Polls in both the Territory and Western Australia reveal most people support the laws. The current political situation in Australia consists of a Liberal government at the federal level, as well as for both Western Australia and the Northern Territory (This situation has changed recently in Western Australia). It is therefore important for the Howard government to maintain the interests of voters in both, Western Australia and the Territory.

As for the federal opposition on the other hand, their focus is slightly different -- but it was noted by Seccombe in April 2000 that "Beazley's comments on the matter have been constrained to the point of almost nonsensical by the fact that Labour in WA, which has a chance of victory at the next state election, supports mandatory sentencing". But Beazley at the time of the visit by UN Secretary General, Mr Kofi Annan, was also quite happy to have the laws in the Territory overridden by federal parliament, in order to please voters within the south east coastal regions of the nation.

And as reported back then in the Sydney Morning Herald, Beazley discussed the situation privately with Annan, and asked him "to refer the laws to the UN Human Rights Commissioner, Mary Robinson, for scrutiny" This ultimately produced an embarrassing result for Howard who with Chief Minister Burke of the Northern Territory, went to great lengths to silence Mr Annan during his visit, on the mandatory sentencing laws issue. Mr Annan played the good diplomat role and said nothing about the issue while in Australia, complying to the requests from Howard and Burke -- but he also complied to Beazley's request to commence an investigation into the laws.

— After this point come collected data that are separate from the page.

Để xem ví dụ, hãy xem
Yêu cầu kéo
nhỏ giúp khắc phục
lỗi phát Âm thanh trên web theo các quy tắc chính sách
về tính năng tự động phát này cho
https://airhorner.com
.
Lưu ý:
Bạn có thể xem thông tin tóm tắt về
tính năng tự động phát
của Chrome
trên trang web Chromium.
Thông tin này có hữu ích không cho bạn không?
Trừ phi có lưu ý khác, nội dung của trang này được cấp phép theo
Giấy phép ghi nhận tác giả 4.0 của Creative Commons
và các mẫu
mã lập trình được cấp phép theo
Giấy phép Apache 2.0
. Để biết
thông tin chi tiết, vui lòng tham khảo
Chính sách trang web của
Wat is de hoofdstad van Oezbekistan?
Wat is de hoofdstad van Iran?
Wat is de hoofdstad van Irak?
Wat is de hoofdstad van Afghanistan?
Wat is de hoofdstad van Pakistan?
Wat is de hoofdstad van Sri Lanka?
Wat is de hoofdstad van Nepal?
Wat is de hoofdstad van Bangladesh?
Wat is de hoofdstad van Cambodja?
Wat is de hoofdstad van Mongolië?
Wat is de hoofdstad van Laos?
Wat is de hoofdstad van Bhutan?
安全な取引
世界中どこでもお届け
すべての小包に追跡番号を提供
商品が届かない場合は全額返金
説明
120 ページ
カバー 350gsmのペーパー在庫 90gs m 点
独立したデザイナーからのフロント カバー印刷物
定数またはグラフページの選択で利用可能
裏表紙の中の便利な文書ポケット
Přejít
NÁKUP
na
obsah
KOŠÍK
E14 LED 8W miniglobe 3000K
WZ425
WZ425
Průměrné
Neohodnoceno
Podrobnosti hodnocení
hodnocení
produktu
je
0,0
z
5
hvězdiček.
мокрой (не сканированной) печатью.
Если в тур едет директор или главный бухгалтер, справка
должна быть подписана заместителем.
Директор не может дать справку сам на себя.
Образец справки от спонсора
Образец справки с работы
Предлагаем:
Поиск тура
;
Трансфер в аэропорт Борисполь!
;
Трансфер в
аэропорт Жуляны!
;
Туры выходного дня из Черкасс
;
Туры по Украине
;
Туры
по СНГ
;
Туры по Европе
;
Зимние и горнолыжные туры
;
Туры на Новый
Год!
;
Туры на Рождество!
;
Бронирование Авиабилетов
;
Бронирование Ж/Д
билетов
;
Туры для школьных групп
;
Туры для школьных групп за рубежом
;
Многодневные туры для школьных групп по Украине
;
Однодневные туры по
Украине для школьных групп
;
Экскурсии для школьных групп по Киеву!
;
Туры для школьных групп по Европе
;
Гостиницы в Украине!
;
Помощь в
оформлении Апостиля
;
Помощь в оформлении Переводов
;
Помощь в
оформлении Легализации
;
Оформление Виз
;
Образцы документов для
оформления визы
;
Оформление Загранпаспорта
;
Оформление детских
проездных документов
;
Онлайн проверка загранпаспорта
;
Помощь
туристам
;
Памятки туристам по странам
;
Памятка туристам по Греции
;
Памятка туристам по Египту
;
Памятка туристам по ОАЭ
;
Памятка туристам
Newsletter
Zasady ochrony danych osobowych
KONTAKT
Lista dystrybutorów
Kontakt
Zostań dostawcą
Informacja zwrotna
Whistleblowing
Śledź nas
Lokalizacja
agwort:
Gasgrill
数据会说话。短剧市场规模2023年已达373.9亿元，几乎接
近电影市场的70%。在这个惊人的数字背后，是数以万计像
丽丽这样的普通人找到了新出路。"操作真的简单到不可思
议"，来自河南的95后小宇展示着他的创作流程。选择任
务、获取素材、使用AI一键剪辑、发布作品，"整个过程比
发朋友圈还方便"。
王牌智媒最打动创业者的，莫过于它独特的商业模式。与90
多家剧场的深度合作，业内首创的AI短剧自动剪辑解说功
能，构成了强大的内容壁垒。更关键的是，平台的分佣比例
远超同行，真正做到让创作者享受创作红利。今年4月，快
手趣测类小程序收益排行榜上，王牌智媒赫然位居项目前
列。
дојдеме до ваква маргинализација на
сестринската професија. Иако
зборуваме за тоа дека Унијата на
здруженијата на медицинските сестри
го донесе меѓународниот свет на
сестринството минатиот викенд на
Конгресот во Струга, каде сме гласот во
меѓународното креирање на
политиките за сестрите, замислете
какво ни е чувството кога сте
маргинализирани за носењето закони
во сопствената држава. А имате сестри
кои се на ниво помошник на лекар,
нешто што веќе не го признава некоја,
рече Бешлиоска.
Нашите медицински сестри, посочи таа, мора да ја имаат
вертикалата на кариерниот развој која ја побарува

As votes are the most important thing on the agenda for those politicians with their noses stuck in their superannuation trough, language and just the ability to exist is the main issue for Aboriginals in northern Australia. When you consider the situation of the fifteen year old orphan who was placed in a Northern Territory jail, eight hundred kilometres from what amounted to just fragments of a home -- to be trailed in a court where the sentence is fixed and the language used may for all we know, one that may have been unfamiliar. When this boy took his own life, was he aware that he had only a few days to go before his release, after a total of twenty eight?

Given these examples, it is not hard to see that the levels of racism that operate in the Northern Territory are at an appalling level -- as it is appalling to see that the Northern Territory government has little or no interest whatsoever in rectifying the living standards for Aboriginals within the immediate future. And as for those at the federal level -- so long as one can continue to catch a Barra, are they any better?